It also appears in Scandinavian folklore where in Sweden it is known by the name Bäckahästen, the brook horse. In Norway it is called nøkken, where the horse shape is often used, but is not its true form.

In Scottish folklore, a kelpie would lure people onto its back and then dive into a deep lake to drown its unfortunate rider. A kelpie if bridled by a human might be forced to do the bidding of the rider but if the bridle should slip then the unfortunate soul would find them in a watery grave.

The kelpie sometimes appeared as a rough hairy man who would grip and crush travelers, but it most commonly took the form of a beautiful tame horse standing by a stream or river. If anyone mounted it, it would charge into the deepest part of the water, submerging and taking the rider with it. They would sometimes interbreed with humans' horses, and the foals were said to be fine fleet footed horses. The kelpie was also said to warn of forthcoming storms by wailing and howling.
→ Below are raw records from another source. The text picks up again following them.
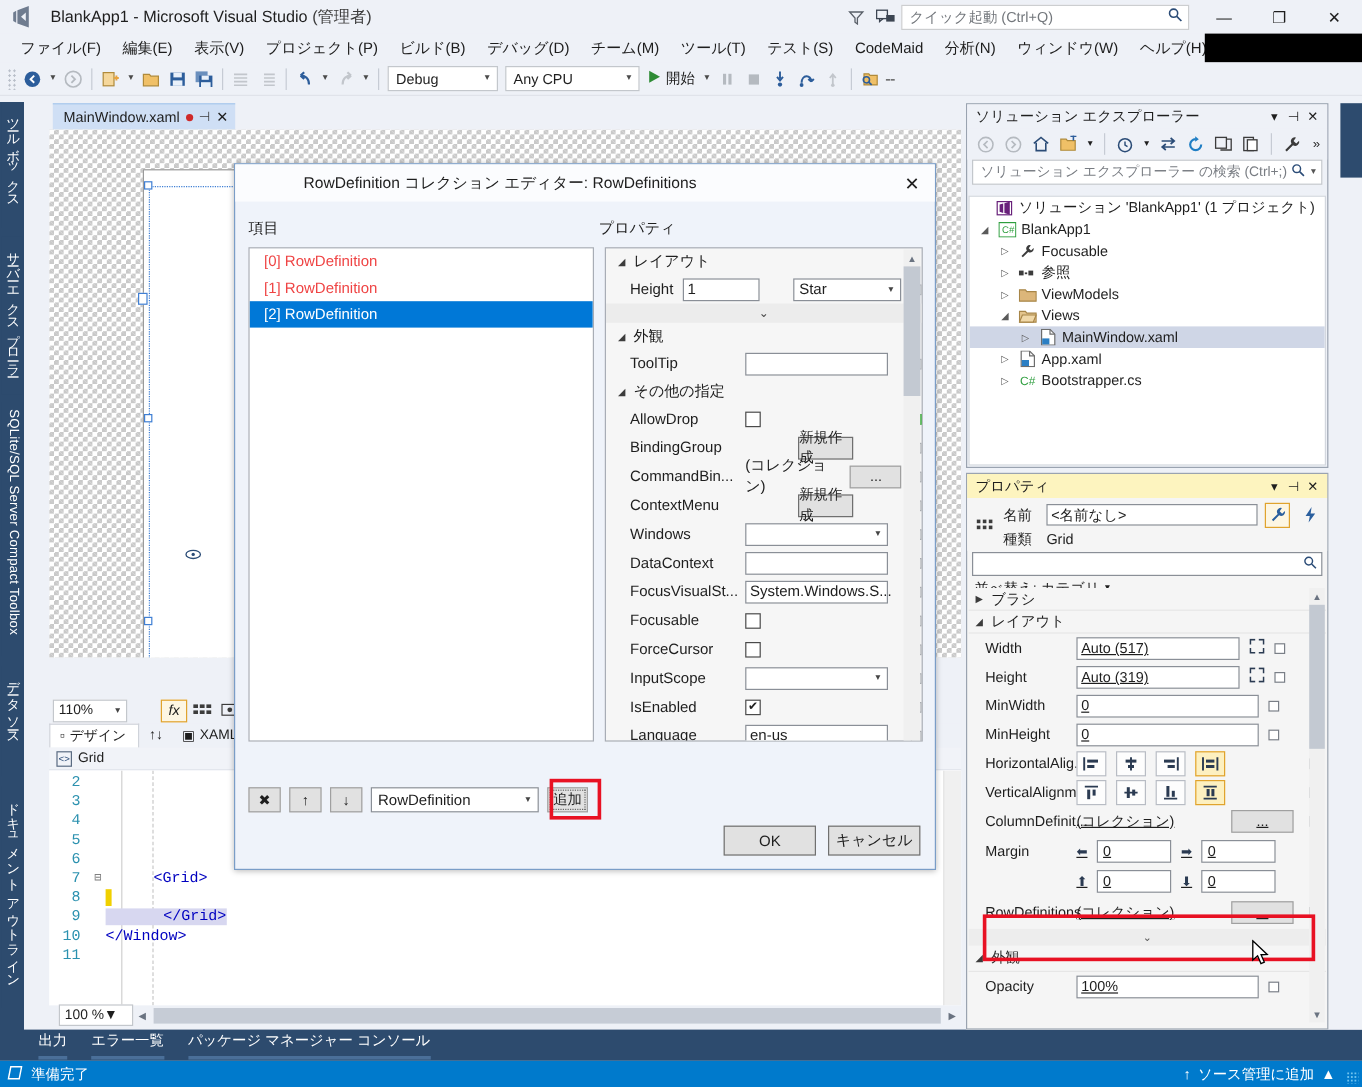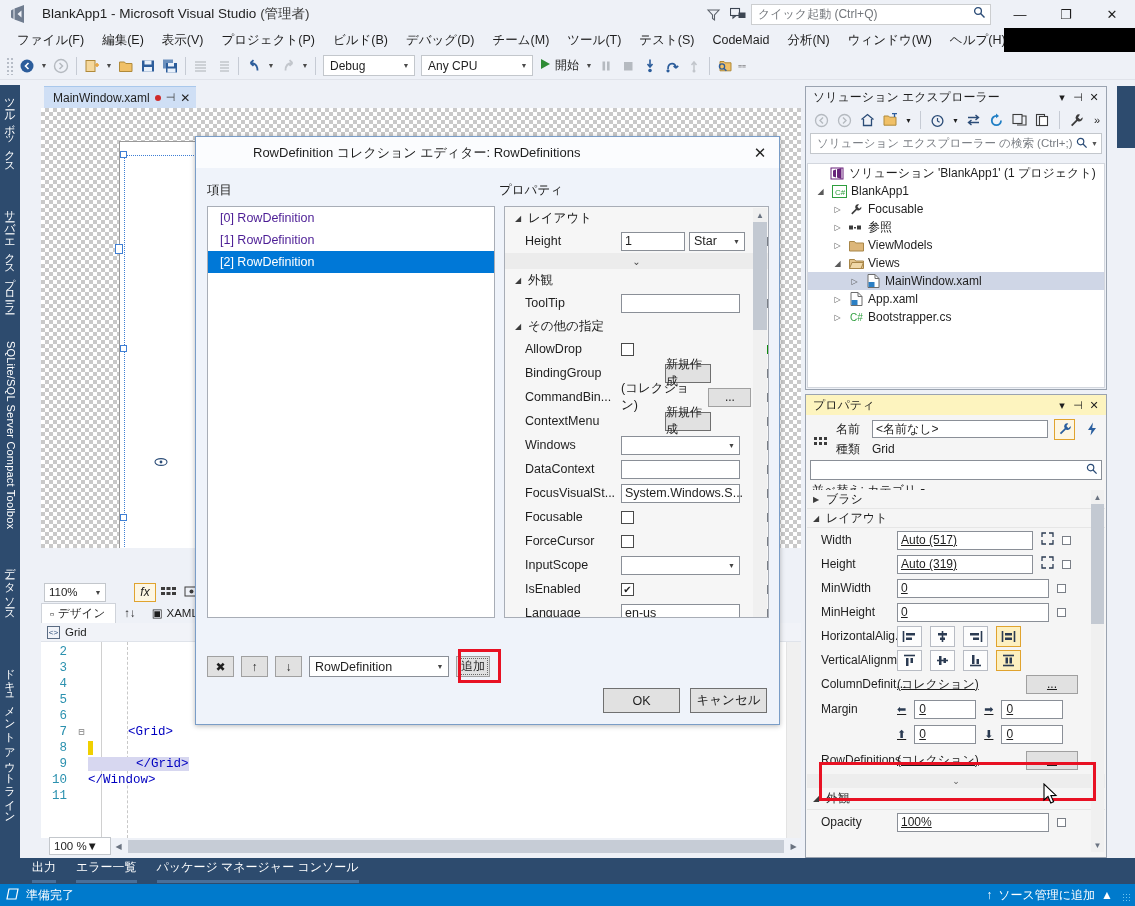--- a/index.html
+++ b/index.html
@@ -201,21 +201,21 @@
   .se-tree{ position:absolute;left:1px;right:1px;top:76px;bottom:1px;background:#fff;
     border:1px solid #d3d7de; overflow:hidden;}
   .trow{ height:18px;display:flex;align-items:center;font-size:12px;color:#1e1e1e;gap:4px;}
   .trow.sel{ background:#cfd6e6;}
   .tw{ width:13px;text-align:center;font-size:8px;color:#5a5a5a;}
   .tic{ width:16px;height:14px;display:flex;align-items:center;justify-content:center;}
 
   
   .prop-panel{ top:308px; height:464px; background:#f5f5f5;}
   .prop-title{ background:#fdf4bf;color:#1e1e1e; }
-  .prop-head{ height:44px;display:flex;align-items:flex-end;padding:4px 4px 0 4px;gap:4px;background:#f5f5f5;}
+  .prop-head{ height:44px;display:flex;align-items:flex-start;padding:4px 4px 0 4px;gap:4px;background:#f5f5f5;}
   .dotgrid{ width:22px;height:36px;display:flex;align-items:center;justify-content:center;}
   .ph-rows{flex:1;}
   .ph-row{height:20px;display:flex;align-items:center;gap:6px;font-size:12px;}
   .ph-label{width:30px;}
   .ph-input{flex:1;height:18px;background:#fff;border:1px solid #8a8f97;padding:0 3px;font-size:12px;display:flex;align-items:center;}
   .ph-btn{width:21px;height:21px;display:flex;align-items:center;justify-content:center;}
   .ph-btn.sel{border:1px solid #e0a32e;background:#fdf6e3;}
   .prop-search{ height:20px;margin:1px 4px 0 4px;background:#fff;border:1px solid #8a8f97;
      display:flex;align-items:center;padding:0 3px;}
   .prop-sort{ height:20px;display:flex;align-items:center;padding-left:6px;font-size:12px;gap:3px;}
@@ -256,21 +256,21 @@
     font-size:13px;color:#1e1e1e;
   }
   .dlg-title .dt-text{flex:1;margin-left:45px;}
   .dlg-x{ width:26px;height:26px;display:flex;align-items:center;justify-content:center;font-size:15px;color:#1e1e1e;}
   .dlg-body{ position:absolute;left:0;top:31px;right:0;bottom:0;}
   .sec-label{ position:absolute;font-size:12.5px;color:#1e1e1e;}
   .items-list{
     position:absolute;left:11px;top:58px;width:288px;height:435px;background:#fff;border:1px solid #a8adb6;
     overflow:hidden;
   }
-  .item-row{ height:22px;display:flex;align-items:center;padding-left:12px;font-size:12.5px;color:#4c1d95;}
+  .item-row{ height:22px;display:flex;align-items:center;padding-left:12px;font-size:12.5px;color:#ef4444;}
   .item-row.sel{ background:#0078d7;color:#fff;}
   .list-btns{ position:absolute;left:11px;top:655px;display:flex;align-items:center;gap:7px;}
   .lbtn{ width:27px;height:21px;background:#e1e1e1;border:1px solid #a0a0a0;display:flex;
      align-items:center;justify-content:center;font-size:12px;color:#1e1e1e;}
   .typecombo{ width:140px;height:21px;background:#fff;border:1px solid #8a8f97;display:flex;
      align-items:center;padding-left:5px;font-size:12.5px;}
   .typecombo .cb-arrow{margin-left:auto;width:16px;text-align:center;font-size:7px;color:#444;}
   .addbtn{ width:34px;height:21px;background:#e1e1e1;border:1px solid #a0a0a0;
      outline:1px dotted #666; outline-offset:-3px;
      display:flex;align-items:center;justify-content:center;font-size:12px;}
@@ -1122,21 +1122,21 @@
 
       <div class="props-pane" style="top:38px;height:412px;" id="dlgprops">
           <div class="dp-cat">
             <span class="tri">◢</span>
             <span>レイアウト</span>
           </div>
           <div class="dp-row">
             <span class="dp-label">Height</span>
             <span class="dp-field">
               <span class="dp-input" style="width: 64px;">1</span>
-              <span class="dp-combo" style="width: 56px;">
+              <span class="dp-combo" style="width: 90px; margin-left: 24px;">
                 <span>Star</span>
                 <span class="cb-arrow">▼</span>
               </span>
               <span style="flex: 1 1 0%;"></span>
               <span class="dp-sq"></span>
             </span>
           </div>
           <div class="dp-chevrow">⌄</div>
           <div class="dp-cat">
             <span class="tri">◢</span>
Rarely, kelpies could be benign.

According to the Swedish naturalist and author Bengt Sjögren (1980), the present day belief in lake monsters in for example Loch Ness, is associated with the old legends of kelpies. Sjögren claims that the accounts of lake-monsters have changed during history. Older reports often talk about horse-like appearances, but more modern reports often have more reptile and dinosaur-like-appearances, and Bengt Sjögren concludes that the legends of kelpies evolved into the present day legends of lake-monsters where the monsters "changed the appearance" to a more "realistic" and "modern" version since the discovery of dinosaurs and giant aquatic reptiles from the horse-like water-kelpie to a dinosaur-like reptile, often a plesiosaur.

The following tale is a good illustration of the brook horse:

A long time ago, there was a girl who was not only pretty but also big and strong. She worked as a maid on a farm by Lake Hjärtasjön in southern Nerike. She was plowing with the farm's horse on one of the fields by the lake. It was springtime and beautiful weather. The birds chirped and the wagtails flitted in the tracks of the girl and the horse in order to pick worms. All of a sudden, a horse appeared out of the lake. It was big and beautiful, bright in color and with large spots on the sides. The horse had a beautiful mane which fluttered in the wind and a tail that trailed on the ground. The horse pranced for the girl to show her how beautiful he was. The girl, however, knew that it was the brook horse and ignored it. Then the brook horse came closer and closer and finally he was so close that he could bite the farm horse in the mane. The girl hit the brook horse with the bridle and cried: "Disappear you scoundrel, or you'll have to plough so you'll never forget it." As soon as she had said this, the brook horse had changed places with the farm horse, and the brook horse started plowing the field with such speed that soil and stones whirled in its wake, and the girl hung like a mitten from the plough. Faster than the cock crows seven times, the plowing was finished and the brook horse headed for the lake, dragging both the plough and the girl. But the girl had a piece of steel in her pocket, and she made the sign of the cross. Immediately she fell down on the ground, and she saw the brook horse disappear into the lake with the plough. She heard a frustrated neighing when the brook horse understood that his trick had failed. Until this day, a deep track can be seen in the field.